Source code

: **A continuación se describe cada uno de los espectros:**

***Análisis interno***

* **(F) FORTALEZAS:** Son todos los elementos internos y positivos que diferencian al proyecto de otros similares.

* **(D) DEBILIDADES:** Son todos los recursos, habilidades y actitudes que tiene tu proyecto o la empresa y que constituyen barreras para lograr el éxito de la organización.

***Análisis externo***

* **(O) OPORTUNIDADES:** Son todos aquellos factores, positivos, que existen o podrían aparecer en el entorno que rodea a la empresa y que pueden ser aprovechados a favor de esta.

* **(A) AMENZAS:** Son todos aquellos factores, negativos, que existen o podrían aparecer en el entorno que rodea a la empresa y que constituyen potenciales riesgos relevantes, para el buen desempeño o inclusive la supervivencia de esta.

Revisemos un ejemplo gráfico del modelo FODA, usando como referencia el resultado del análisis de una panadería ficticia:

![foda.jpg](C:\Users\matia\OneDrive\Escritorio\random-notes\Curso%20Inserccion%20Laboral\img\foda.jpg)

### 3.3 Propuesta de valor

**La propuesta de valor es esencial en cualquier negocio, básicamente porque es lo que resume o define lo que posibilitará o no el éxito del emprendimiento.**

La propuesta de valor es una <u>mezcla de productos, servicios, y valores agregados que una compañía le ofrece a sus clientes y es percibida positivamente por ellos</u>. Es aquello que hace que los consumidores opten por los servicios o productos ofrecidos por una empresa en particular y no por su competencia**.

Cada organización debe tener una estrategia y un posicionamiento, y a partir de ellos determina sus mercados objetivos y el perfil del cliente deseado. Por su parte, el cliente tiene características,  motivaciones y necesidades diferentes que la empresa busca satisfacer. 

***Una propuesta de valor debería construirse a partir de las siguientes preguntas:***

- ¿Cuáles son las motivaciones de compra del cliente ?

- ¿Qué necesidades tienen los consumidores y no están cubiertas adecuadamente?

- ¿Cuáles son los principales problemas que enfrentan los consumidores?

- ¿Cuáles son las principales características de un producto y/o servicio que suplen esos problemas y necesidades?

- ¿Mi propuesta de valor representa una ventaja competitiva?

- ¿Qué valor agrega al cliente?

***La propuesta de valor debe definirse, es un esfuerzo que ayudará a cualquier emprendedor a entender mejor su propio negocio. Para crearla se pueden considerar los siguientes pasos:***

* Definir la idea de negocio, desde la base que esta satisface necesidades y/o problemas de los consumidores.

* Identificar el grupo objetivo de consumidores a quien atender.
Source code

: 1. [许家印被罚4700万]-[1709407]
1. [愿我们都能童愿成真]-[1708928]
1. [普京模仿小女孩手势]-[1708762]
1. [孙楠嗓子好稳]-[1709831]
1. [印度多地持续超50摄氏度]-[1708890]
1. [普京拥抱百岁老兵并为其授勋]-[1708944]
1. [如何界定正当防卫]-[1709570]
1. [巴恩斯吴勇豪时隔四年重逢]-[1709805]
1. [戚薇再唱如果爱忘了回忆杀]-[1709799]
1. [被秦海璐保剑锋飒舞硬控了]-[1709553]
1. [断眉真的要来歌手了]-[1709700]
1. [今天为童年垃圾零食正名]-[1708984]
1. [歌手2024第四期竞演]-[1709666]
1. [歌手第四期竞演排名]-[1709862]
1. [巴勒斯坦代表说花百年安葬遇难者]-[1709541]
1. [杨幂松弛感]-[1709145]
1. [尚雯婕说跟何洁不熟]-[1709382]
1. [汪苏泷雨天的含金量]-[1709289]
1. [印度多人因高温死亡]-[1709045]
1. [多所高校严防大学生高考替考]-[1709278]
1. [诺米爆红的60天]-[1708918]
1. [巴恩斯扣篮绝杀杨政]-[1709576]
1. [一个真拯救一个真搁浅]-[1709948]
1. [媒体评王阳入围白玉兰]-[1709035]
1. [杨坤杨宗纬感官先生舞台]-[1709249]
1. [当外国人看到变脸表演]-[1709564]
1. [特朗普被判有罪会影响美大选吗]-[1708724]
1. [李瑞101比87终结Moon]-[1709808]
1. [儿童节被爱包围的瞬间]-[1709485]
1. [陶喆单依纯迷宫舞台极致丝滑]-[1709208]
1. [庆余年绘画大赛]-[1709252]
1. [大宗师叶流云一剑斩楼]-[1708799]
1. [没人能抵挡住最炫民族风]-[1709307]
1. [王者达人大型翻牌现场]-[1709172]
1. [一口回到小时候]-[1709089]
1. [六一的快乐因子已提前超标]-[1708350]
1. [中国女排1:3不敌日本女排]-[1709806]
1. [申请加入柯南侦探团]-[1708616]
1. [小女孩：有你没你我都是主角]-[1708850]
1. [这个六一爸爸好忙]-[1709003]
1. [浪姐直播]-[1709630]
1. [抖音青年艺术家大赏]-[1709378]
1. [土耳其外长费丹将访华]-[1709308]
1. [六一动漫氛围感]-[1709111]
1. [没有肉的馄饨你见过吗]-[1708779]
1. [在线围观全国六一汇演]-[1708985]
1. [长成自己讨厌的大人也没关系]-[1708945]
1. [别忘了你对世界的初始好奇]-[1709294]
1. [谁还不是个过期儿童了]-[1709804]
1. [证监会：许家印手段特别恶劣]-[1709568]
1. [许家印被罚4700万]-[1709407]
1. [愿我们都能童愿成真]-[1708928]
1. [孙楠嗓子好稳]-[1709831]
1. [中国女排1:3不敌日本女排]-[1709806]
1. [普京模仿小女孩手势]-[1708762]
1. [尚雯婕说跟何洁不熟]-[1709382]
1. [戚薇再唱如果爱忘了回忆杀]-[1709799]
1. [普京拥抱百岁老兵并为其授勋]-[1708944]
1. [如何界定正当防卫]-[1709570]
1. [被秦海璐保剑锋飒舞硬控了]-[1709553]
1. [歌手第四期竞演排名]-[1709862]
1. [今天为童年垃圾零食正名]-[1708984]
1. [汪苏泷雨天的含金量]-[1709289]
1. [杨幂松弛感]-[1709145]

...

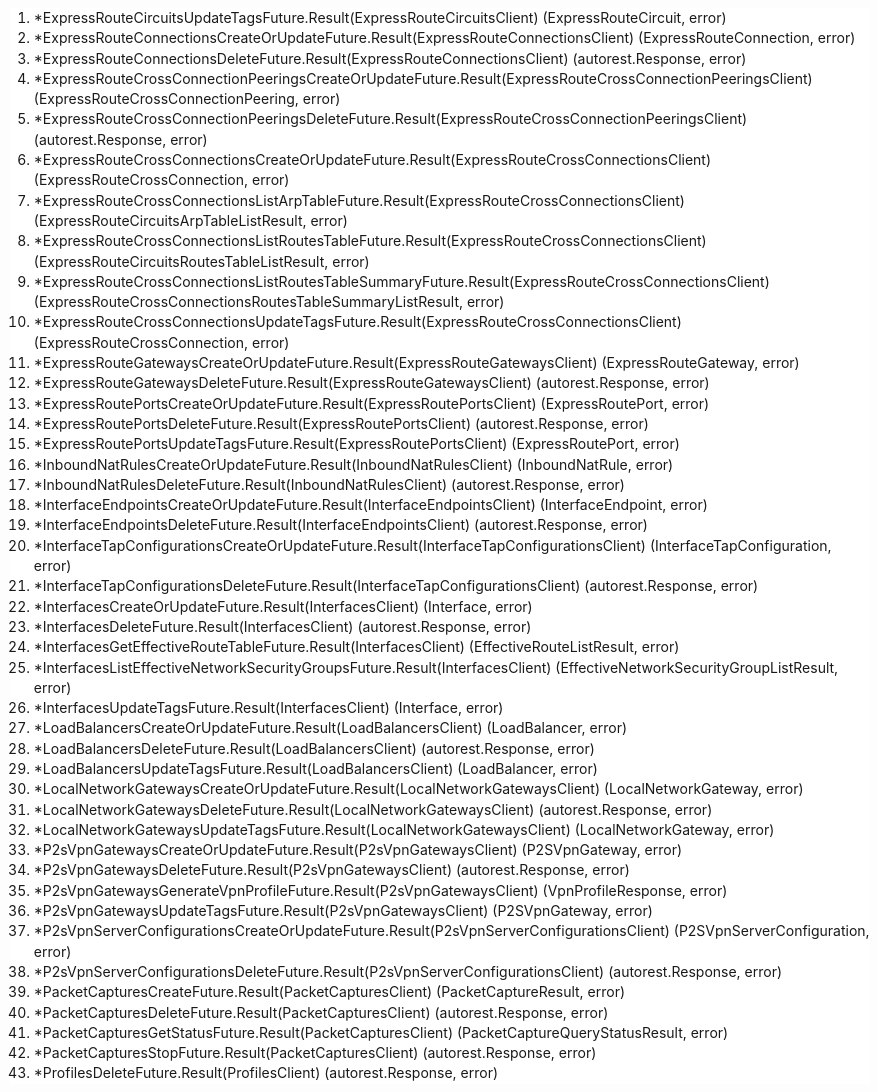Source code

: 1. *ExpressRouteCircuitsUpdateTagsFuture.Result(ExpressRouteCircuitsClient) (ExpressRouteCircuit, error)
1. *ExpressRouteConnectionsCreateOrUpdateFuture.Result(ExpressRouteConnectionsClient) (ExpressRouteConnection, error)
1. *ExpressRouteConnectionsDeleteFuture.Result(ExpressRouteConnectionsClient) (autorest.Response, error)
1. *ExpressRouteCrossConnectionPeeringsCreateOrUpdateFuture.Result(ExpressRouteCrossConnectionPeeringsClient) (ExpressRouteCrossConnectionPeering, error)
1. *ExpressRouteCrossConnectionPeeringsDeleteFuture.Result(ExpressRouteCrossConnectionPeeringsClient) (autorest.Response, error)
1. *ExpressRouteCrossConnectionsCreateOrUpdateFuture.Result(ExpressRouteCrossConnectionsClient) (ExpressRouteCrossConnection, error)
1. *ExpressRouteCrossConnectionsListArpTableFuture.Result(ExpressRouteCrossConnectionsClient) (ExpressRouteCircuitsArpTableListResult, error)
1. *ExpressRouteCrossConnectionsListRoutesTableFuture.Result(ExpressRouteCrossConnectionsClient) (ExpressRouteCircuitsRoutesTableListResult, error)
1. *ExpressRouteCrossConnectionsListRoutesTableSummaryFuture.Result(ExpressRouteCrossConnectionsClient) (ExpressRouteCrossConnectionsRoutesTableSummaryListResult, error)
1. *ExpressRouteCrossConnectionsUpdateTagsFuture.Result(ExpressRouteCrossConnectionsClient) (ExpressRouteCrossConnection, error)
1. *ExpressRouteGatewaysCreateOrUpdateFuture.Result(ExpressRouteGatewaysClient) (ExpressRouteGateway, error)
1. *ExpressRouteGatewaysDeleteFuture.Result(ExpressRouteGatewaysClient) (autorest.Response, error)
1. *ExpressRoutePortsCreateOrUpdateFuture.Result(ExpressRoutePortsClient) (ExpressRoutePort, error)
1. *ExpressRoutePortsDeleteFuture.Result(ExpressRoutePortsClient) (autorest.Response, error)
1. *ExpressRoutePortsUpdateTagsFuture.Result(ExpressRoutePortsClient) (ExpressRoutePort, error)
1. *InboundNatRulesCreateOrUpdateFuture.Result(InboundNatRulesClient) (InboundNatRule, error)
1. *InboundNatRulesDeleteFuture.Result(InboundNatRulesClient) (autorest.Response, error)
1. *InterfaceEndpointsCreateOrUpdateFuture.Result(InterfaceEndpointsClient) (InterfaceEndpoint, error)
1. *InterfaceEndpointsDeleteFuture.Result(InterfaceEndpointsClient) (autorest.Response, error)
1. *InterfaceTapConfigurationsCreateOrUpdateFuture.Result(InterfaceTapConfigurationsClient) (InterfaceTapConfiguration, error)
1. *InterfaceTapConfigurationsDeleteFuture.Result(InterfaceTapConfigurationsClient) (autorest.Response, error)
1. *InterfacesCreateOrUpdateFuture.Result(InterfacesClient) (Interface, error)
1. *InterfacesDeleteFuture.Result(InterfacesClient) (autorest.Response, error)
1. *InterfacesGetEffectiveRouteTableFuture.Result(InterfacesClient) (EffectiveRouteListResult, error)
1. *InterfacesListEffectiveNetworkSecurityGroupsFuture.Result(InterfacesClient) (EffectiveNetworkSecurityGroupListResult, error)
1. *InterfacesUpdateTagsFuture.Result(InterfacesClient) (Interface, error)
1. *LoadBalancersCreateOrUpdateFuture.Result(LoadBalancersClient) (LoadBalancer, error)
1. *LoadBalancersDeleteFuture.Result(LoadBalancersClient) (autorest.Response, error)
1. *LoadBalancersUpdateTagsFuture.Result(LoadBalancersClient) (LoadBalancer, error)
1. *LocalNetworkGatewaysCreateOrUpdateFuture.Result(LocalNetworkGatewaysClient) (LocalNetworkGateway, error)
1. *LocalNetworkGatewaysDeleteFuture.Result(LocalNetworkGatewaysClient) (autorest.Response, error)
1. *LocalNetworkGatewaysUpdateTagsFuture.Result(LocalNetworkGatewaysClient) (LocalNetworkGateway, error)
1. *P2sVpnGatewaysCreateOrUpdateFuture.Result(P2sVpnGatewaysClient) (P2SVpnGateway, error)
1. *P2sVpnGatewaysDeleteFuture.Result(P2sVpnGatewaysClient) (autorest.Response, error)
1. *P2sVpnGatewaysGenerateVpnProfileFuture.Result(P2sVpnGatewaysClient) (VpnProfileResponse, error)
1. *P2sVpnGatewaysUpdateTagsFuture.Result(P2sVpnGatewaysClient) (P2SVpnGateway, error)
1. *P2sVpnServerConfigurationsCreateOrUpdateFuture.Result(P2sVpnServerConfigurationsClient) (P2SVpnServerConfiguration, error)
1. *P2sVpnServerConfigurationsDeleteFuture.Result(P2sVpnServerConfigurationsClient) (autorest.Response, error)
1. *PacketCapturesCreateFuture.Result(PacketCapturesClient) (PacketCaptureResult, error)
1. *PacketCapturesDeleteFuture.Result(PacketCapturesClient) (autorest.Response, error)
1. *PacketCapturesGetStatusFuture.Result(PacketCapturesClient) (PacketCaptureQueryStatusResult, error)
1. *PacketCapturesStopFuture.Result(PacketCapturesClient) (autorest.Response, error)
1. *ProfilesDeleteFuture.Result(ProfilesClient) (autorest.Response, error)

__The task__. Lines with the word "Cuáles" in them should be copied from the preceding records.

__Expected answer__.
- ¿Cuáles son las motivaciones de compra del cliente ?
- ¿Cuáles son los principales problemas que enfrentan los consumidores?
- ¿Cuáles son las principales características de un producto y/o servicio que suplen esos problemas y necesidades?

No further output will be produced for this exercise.